Yapılacaklar.
**A)** Aşağıdaki ifadelerin kader üzerine yazıyla uyuşup uyuşmadığını belirtin. Her biri için evet ya da hayır deyin ve kararı belirleyen sözleri yazıdan olduğu gibi alıntılayın.
(i) Anlatıcı kendisine uzatılan sigarayı kabul etti.
(ii) Yazıya göre kaderimiz bizim sınavımızdır.
(iii) Yazıya göre zenginlik ya da fakirlik kaderdir.
**B)** Kader üzerine yazıda "Belliydi uykusuzluğu ve" sözlerinden "Ben anlatmaya başladım." sözlerine kadar uzanan bölümü harfi harfine yeniden yazın.
**C)** Kader üzerine yazıya göre şu soruları kısaca cevaplayın:
(i) Anlatıcıya göre insanın alın yazısını ne değiştirebilir?
(ii) Kaderi sevmek neyi sevmektir?
(iii) Kader nasıl bir yolculuk olarak nitelenir?

Seçilen Metin.
Belliydi uykusuzluğu ve bir o kadar da gerçekçiydi yüzündeki derin çizgiler. Oturdu yanı başıma bir sigara uzattı. Başımı istemiyorum dercesine iki yana salladım. Sustum. Ben susarken o sanki dalgaya kulaç atıyordu. Telaşlı bir şekilde arka arkaya sormaya başladı.

 

Konuşuyor konuşuyor ve tekrar konuşuyordu. Artık dayanamayıp ona sadece şöyle diyebildim: İnsanın alın yazısını sadece alın teri değiştirebilir. Sen yalnızca çalış ve üret. Bak o zaman kaderin nasıl değişecek. Bu sefer o sustu. Ben anlatmaya başladım.

 

…….

 

Kader uzun bir yolculuktur. Senin yaşamındır. Kaderimize yazılanı yaşamak gibi bir inancımız var, bazen bütün çabalarımıza rağmen bunu değiştirmeye çalışır hatta bazen de başarırız. Sonucunda üzülüp üzülmeyeceğimiz çok belli olmasa da bu riski almaya değer diye düşündüğümüz de olur. Oysa alnımıza yazılan kader belki yaradanın bizler için en uygun gördüğü şeydir. Geleceği görüp yöneteceğimize göre çoğunlukla ona baş eğeriz.

 

Anne -babamızı, milletimizi ya da çocuklarımızı seçemeyiz, bu bizler için kaderdir ama senin karakterin, zenginliğin ya da fakirliğin kader değildir. İyi bir insan olman, hatır gönül yapman, toplumda sevilmen, bu dünya için güzel şeyler düşünüp üretmen, bir şeyler ortaya çıkarman hele hele hiç kader değildir, Yaşadığın kadere ne kadar inanıp onu sevebiliyorsun?

 

Kaderi sevmek hayatı sevmektir, sen eğer birinin alnına yazılmışsan seni ondan kim ayırabilir, sen en iyisi mi senin için yazılan kaderin tadını çıkar. Kaderimiz bizim sınavımızdır. Bu sınavın kolay ya da zor olduğunu bilmeden belki başka güzel kaderlere iç geçirir onlara gıpta edersin. Ama emin ol ki senin kaderin sadece senin için yazılmıştır ve en güzel olanıdır.

 

…….

Kaynak Veri.
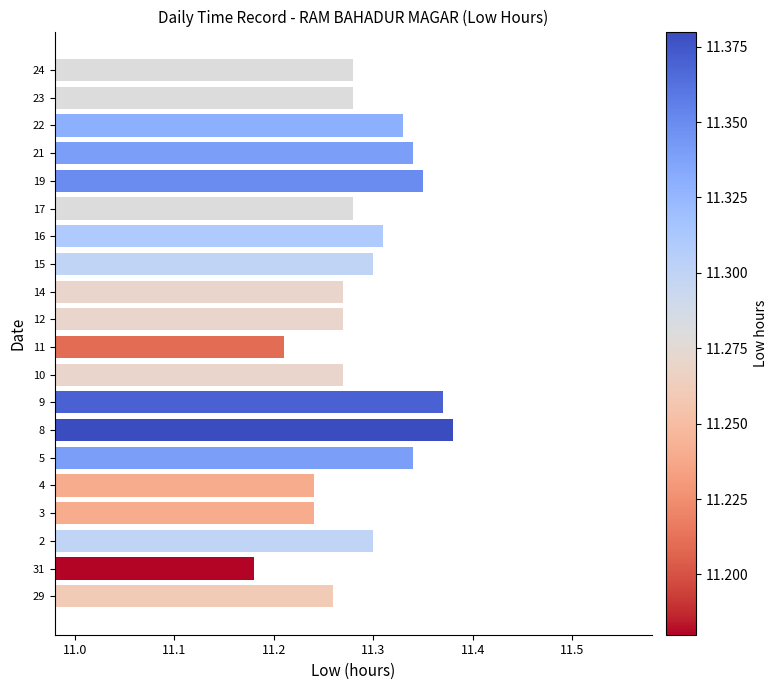

The chart shows a value of 11.3 at 14. True or false?

True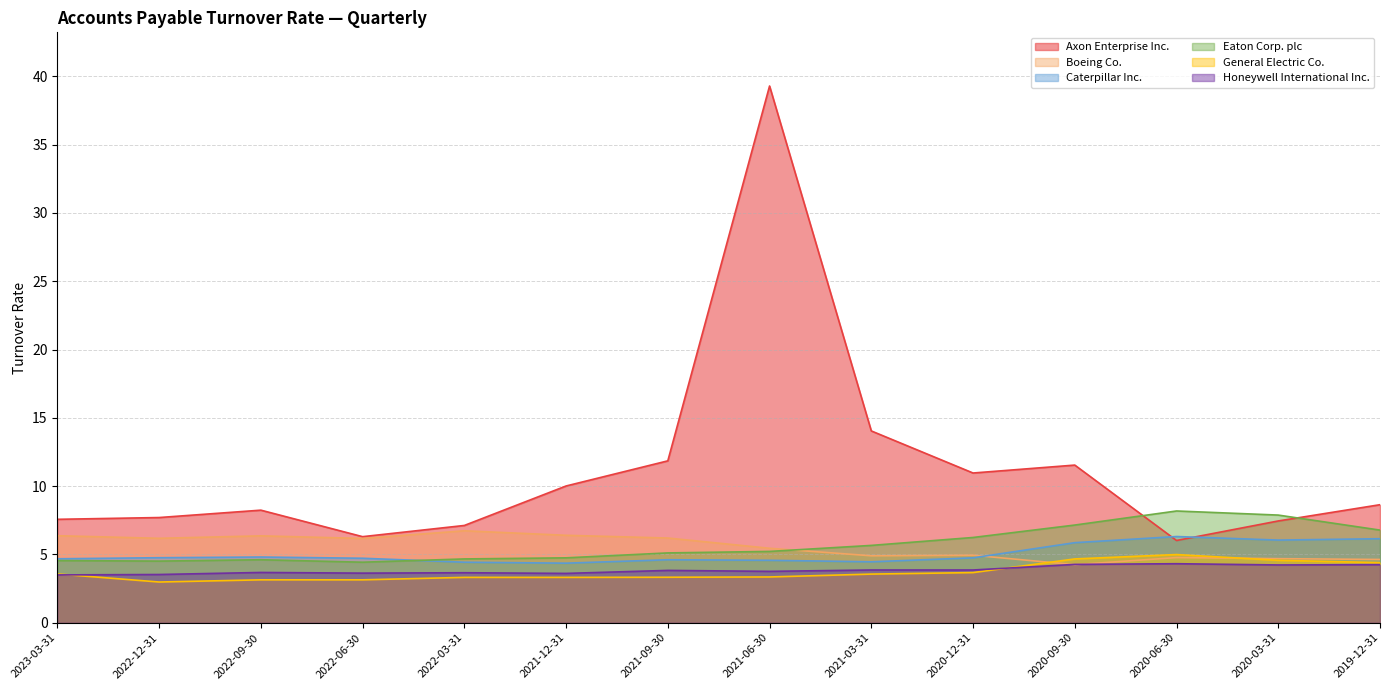

Is the value of Caterpillar Inc. at 2021-12-31 greater than the value of Axon Enterprise Inc. at 2022-09-30?

No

Sırayla Cevaplar.
**A)**
(i) Hayır: "Başımı istemiyorum dercesine iki yana salladım."
(ii) Evet: "Kaderimiz bizim sınavımızdır."
(iii) Hayır: "senin karakterin, zenginliğin ya da fakirliğin kader değildir"

**B)**
Belliydi uykusuzluğu ve bir o kadar da gerçekçiydi yüzündeki derin çizgiler. Oturdu yanı başıma bir sigara uzattı. Başımı istemiyorum dercesine iki yana salladım. Sustum. Ben susarken o sanki dalgaya kulaç atıyordu. Telaşlı bir şekilde arka arkaya sormaya başladı.

 

Konuşuyor konuşuyor ve tekrar konuşuyordu. Artık dayanamayıp ona sadece şöyle diyebildim: İnsanın alın yazısını sadece alın teri değiştirebilir. Sen yalnızca çalış ve üret. Bak o zaman kaderin nasıl değişecek. Bu sefer o sustu. Ben anlatmaya başladım.

**C)**
(i) Alın teri
(ii) Hayatı sevmektir
(iii) Uzun bir yolculuk